# Document segment

···

NJ Residents Tested for Chromium, a Chemical TCG Clients Have Investigated

Posted: 03/26/2013  browse the blog archive

Some residents of Garfield, New Jersey will have their toenail clippings analyzed and measured for hexavalent chromium, the Associated Press reported.  Hexavalent chromium is a chemical known to the State of California to cause reproductive harm and cancer (more specifically, lung, nasal, and sinus cancer, according to the Centers for Disease Control (CDC)).  Because toenails grow slowly, the researchers will be able to analyze how much chromium has accumulated in the body over the past 18 months.  Researchers hope to test 250 residents.

Thirty years ago, a spill occurred at the EC Electroplating Company site, located in a residential neighborhood, and chromium was later found in a firehouse and nearby homes.  Residents were cautioned to stay out of their basements in order to avoid exposing themselves to the chromium, which had leached into the groundwater.  The chromium has since traveled into the neighboring city of Passiac, and the Environmental Protection Agency (EPA) is currently monitoring how far the chemical has spread.  Testing continues of homes and schools around the site of the original spill, which has been designated a Superfund site, among the nation’s most toxic uncontrolled hazardous waste sites.

Hexavalent chromium compounds are used for leather tanning, fungicides, wood preservation, electroplating, and as anti-corrosion agents, among other things.  It is also a by-product of processes such as welding and the manufacture of stainless steel.  The CDC calls it “a well-established carcinogen associated with lung, nasal, and sinus cancer.”  California has designated hexavalent chromium as a chemical known to cause cancer and reproductive harm, meaning that any product sold or distributed in California that exposes consumers to hexavalent chromium must be accompanied by a Proposition 65 health hazard warning.

···

# Provided data
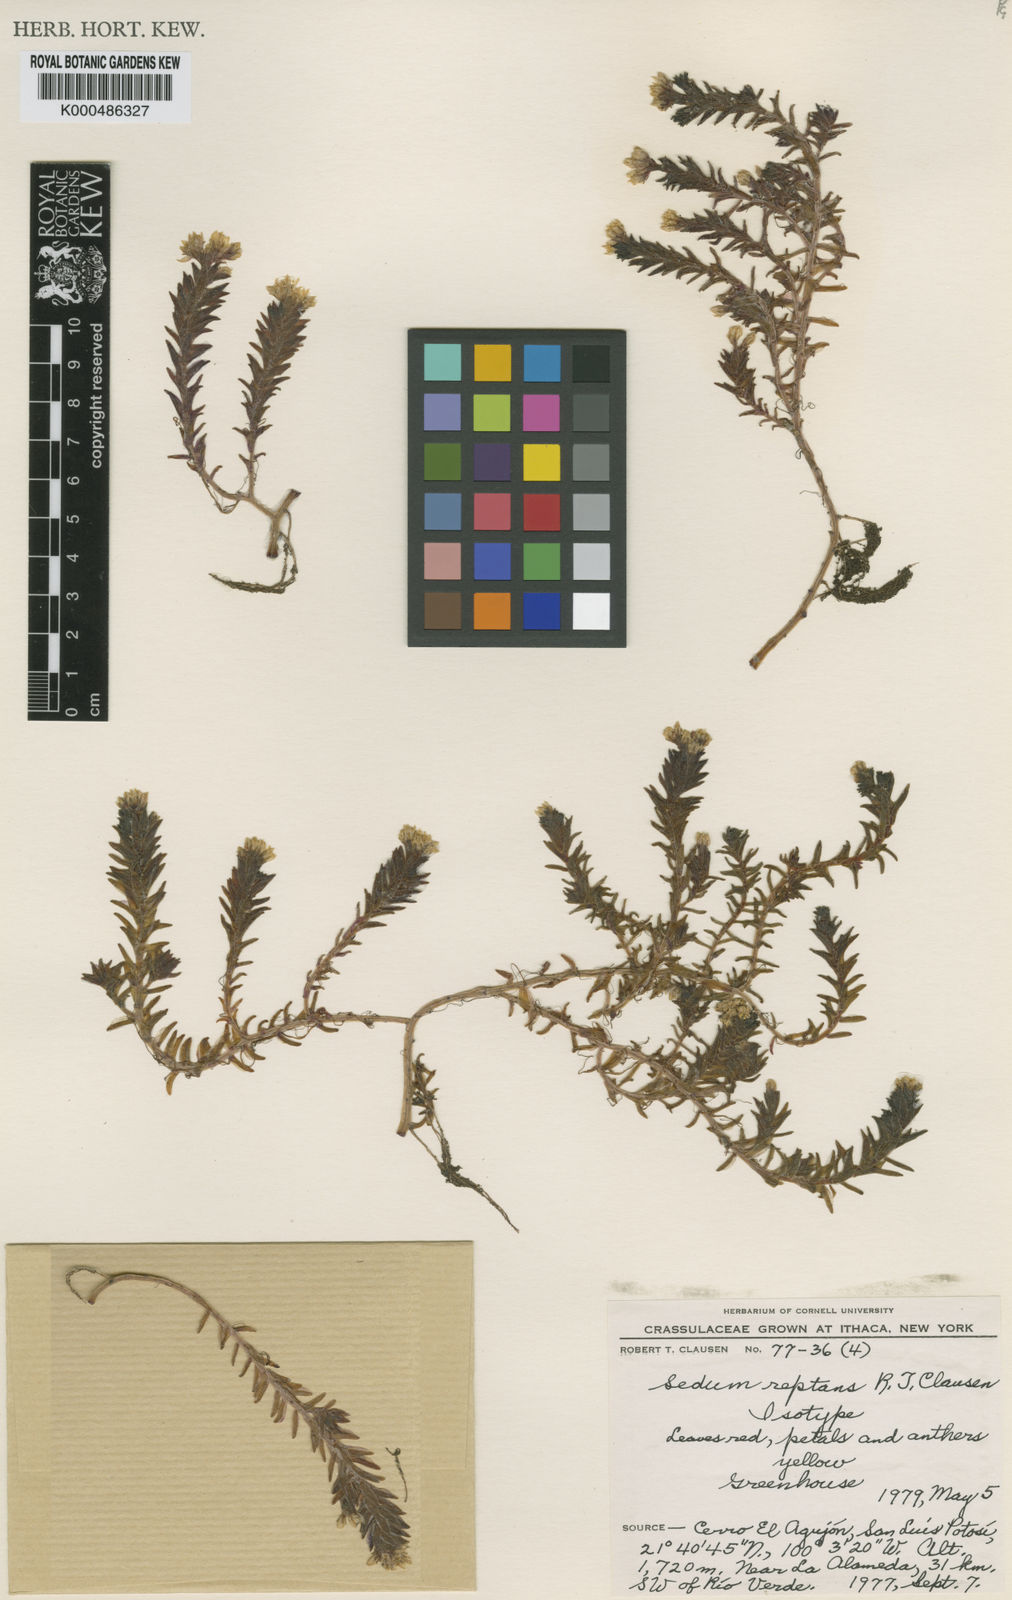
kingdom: Plantae
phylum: Tracheophyta
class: Magnoliopsida
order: Saxifragales
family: Crassulaceae
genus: Sedum
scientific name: Sedum reptans
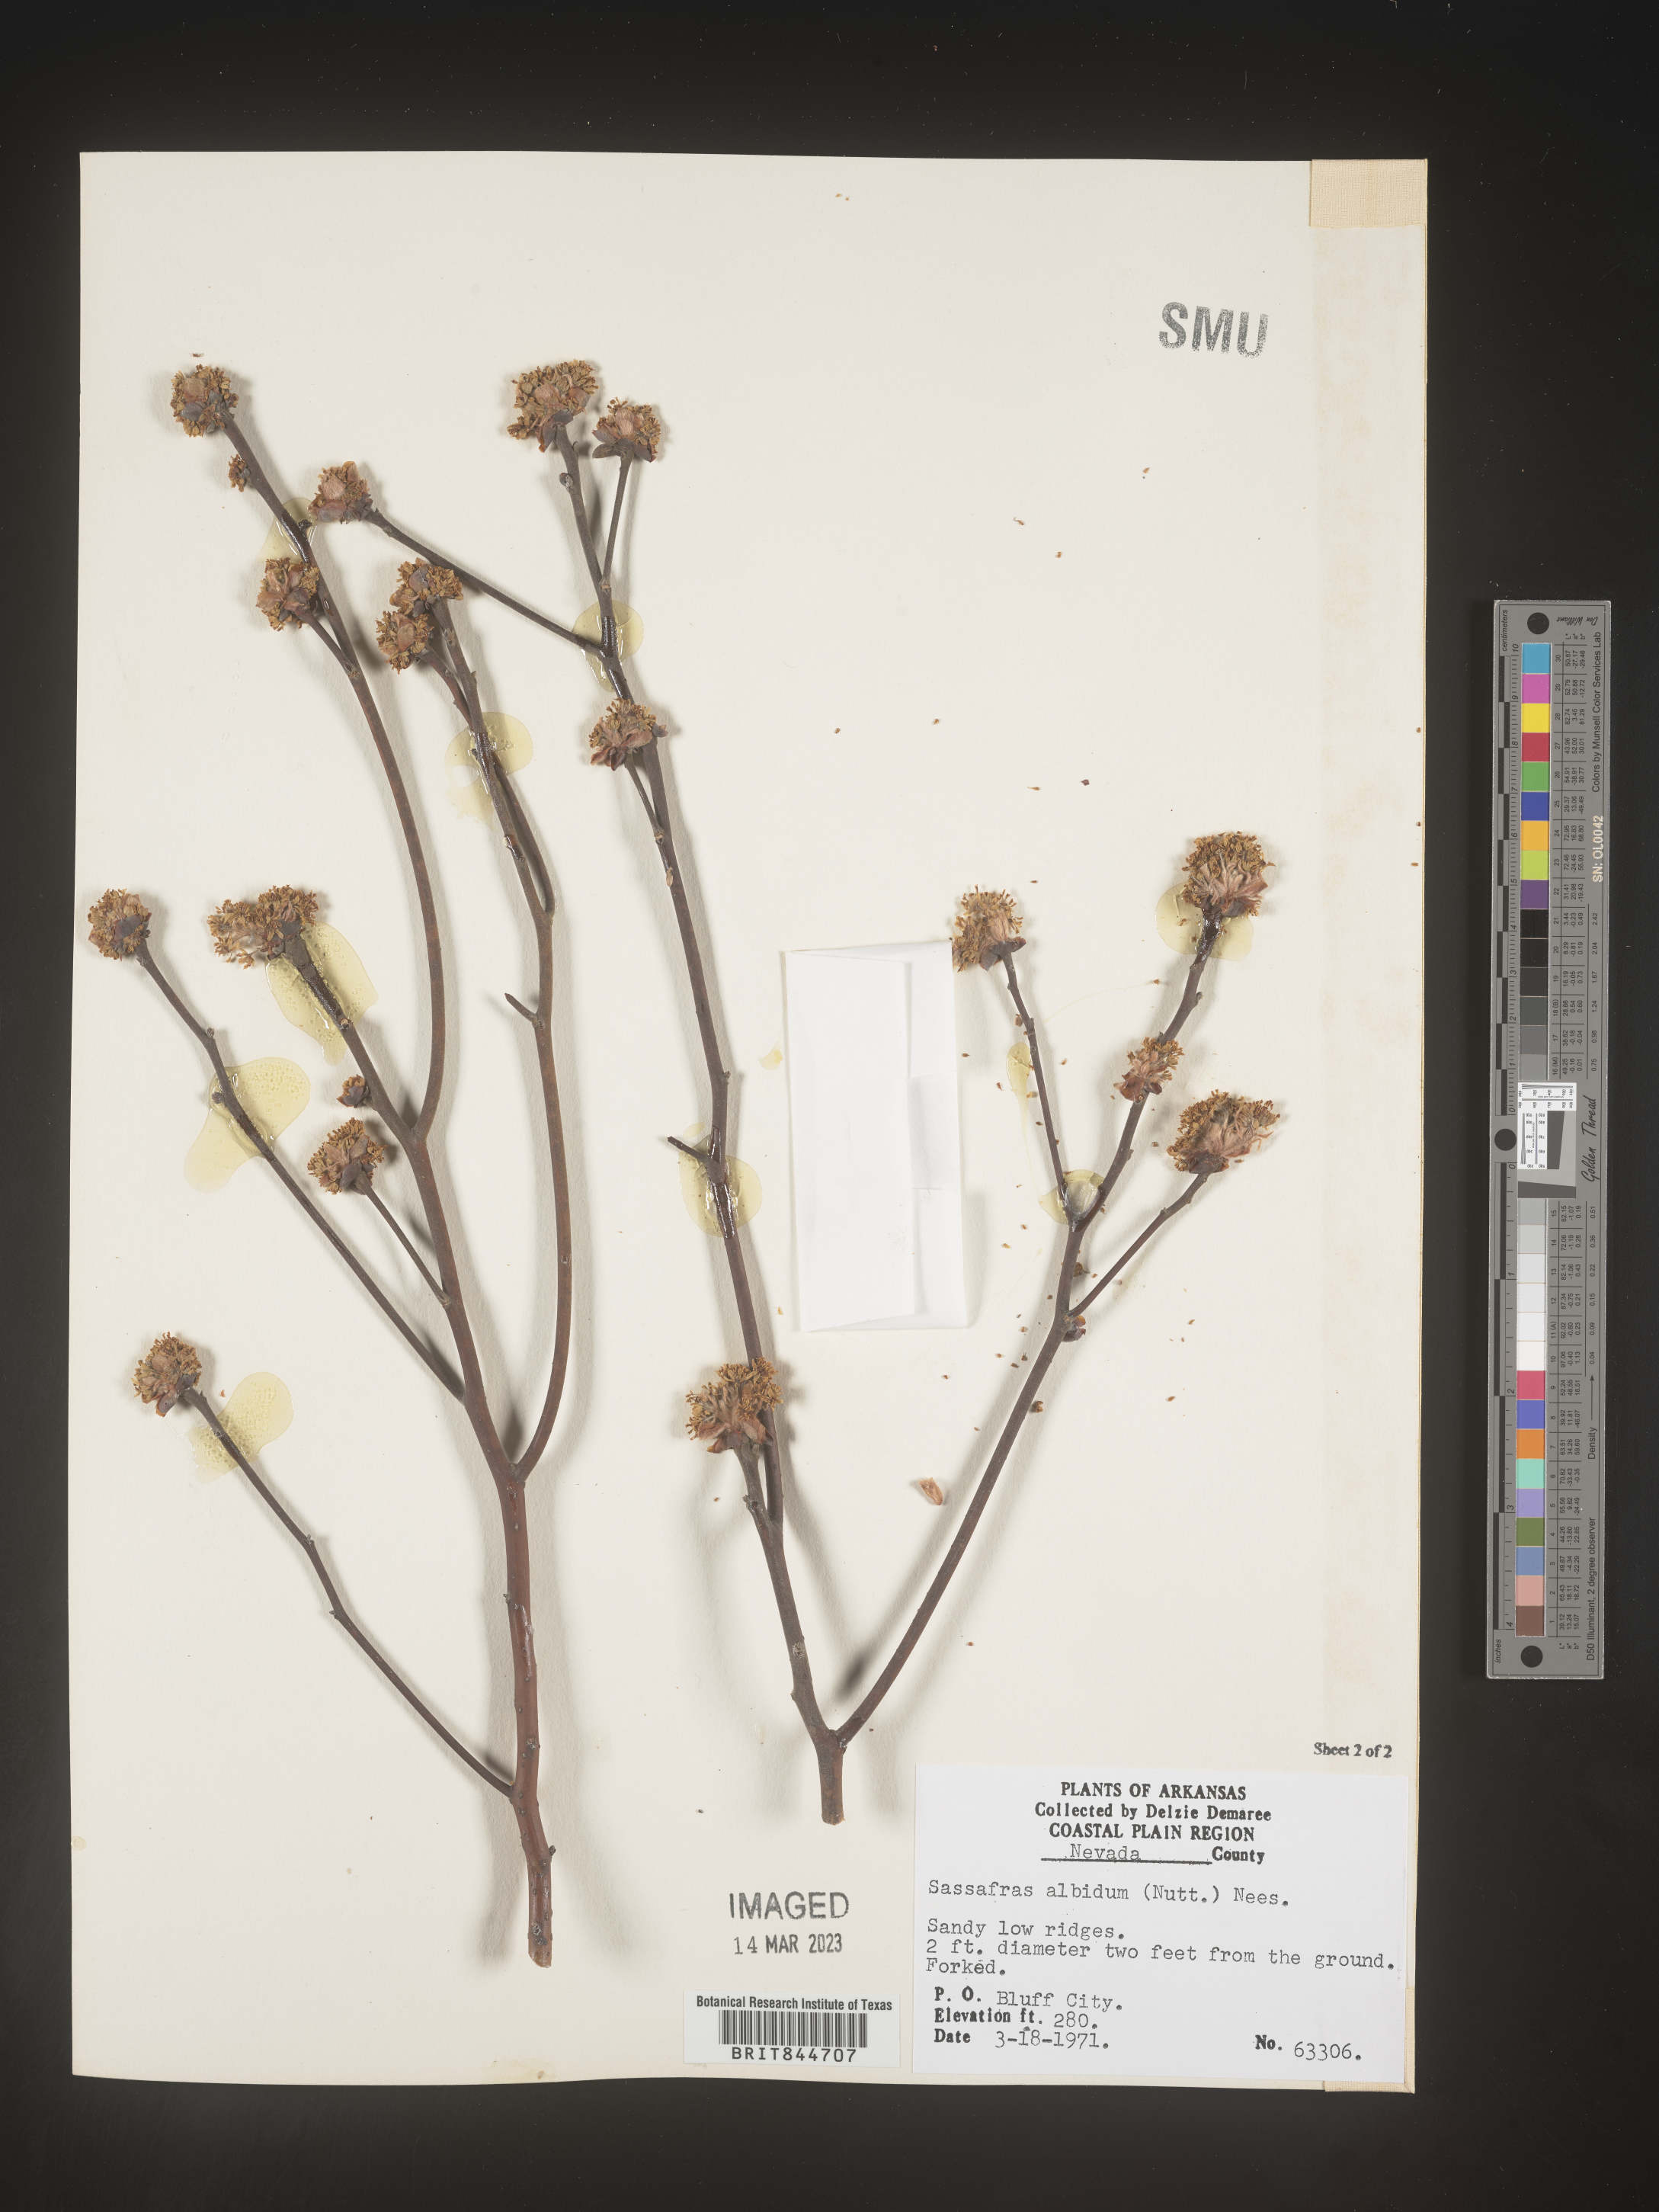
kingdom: Plantae
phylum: Tracheophyta
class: Magnoliopsida
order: Laurales
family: Lauraceae
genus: Sassafras
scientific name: Sassafras albidum
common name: Sassafras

···

Rewrite the chromium testing article between "Some residents of" and "test 250 residents.", inclusive, replacing "18 months" with "eighteen months". The items have no connection to the article on chromium testing.

Some residents of Garfield, New Jersey will have their toenail clippings analyzed and measured for hexavalent chromium, the Associated Press reported.  Hexavalent chromium is a chemical known to the State of California to cause reproductive harm and cancer (more specifically, lung, nasal, and sinus cancer, according to the Centers for Disease Control (CDC)).  Because toenails grow slowly, the researchers will be able to analyze how much chromium has accumulated in the body over the past eighteen months.  Researchers hope to test 250 residents.